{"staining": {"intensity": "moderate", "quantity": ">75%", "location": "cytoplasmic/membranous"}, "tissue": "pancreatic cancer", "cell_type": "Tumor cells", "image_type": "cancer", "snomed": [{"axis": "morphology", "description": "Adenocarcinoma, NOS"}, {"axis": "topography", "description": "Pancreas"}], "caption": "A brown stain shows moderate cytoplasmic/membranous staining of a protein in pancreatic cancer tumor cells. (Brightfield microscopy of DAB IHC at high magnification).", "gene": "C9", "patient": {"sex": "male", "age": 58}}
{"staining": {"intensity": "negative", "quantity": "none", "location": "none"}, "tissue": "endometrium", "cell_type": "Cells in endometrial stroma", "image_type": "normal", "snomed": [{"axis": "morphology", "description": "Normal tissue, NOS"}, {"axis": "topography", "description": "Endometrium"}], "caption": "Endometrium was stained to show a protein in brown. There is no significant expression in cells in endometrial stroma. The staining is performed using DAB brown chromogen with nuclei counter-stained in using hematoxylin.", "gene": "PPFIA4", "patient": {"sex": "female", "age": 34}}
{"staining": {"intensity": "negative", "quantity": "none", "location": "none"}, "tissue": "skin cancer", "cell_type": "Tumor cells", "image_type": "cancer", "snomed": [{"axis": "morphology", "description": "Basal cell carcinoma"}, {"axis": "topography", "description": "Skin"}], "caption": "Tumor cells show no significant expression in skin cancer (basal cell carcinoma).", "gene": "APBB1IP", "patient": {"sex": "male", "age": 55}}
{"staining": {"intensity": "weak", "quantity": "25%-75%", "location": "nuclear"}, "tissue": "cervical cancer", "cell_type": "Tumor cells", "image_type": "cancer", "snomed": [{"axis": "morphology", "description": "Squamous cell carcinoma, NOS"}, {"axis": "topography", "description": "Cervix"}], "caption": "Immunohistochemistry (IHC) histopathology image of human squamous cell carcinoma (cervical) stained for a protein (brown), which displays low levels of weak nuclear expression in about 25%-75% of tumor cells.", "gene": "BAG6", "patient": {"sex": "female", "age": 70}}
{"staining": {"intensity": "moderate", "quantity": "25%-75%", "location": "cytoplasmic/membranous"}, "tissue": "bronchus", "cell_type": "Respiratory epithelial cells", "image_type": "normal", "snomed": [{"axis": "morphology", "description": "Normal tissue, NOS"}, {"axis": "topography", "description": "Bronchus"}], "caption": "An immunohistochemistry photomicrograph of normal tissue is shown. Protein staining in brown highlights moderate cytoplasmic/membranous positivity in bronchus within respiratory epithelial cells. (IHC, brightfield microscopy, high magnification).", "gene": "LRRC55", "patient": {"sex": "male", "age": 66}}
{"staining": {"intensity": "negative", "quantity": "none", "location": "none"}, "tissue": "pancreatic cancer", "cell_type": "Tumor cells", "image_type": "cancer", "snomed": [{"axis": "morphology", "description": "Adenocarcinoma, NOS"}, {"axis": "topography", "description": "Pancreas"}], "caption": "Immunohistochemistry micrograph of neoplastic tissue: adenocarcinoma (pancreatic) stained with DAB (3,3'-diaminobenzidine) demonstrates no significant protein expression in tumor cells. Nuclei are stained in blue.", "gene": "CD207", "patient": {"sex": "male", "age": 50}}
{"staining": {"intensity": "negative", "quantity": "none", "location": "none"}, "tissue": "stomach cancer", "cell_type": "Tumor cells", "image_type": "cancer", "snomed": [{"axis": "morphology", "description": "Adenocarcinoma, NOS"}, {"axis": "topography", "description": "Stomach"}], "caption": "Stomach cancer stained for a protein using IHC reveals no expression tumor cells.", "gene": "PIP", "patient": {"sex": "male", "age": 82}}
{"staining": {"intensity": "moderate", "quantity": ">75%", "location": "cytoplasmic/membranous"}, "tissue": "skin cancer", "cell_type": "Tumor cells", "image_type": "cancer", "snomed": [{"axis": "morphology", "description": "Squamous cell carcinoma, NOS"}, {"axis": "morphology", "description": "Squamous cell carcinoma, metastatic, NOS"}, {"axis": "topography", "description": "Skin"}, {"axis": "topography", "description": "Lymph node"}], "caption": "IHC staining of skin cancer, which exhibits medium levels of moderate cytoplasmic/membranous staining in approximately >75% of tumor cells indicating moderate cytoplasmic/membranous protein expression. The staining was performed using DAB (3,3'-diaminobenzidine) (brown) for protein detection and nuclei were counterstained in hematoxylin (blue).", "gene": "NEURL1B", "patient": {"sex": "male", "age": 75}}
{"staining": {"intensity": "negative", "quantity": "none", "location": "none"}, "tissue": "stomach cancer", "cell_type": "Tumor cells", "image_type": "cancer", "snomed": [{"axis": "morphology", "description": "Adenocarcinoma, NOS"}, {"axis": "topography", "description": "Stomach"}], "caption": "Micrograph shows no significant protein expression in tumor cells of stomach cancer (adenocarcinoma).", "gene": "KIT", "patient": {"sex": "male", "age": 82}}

WORK INSTRUCTIONS ▸ Determine how many lines of the listing above include the word "Stomach", and report that number only.

SOLUTION TO THIS PROBLEM ▸ 2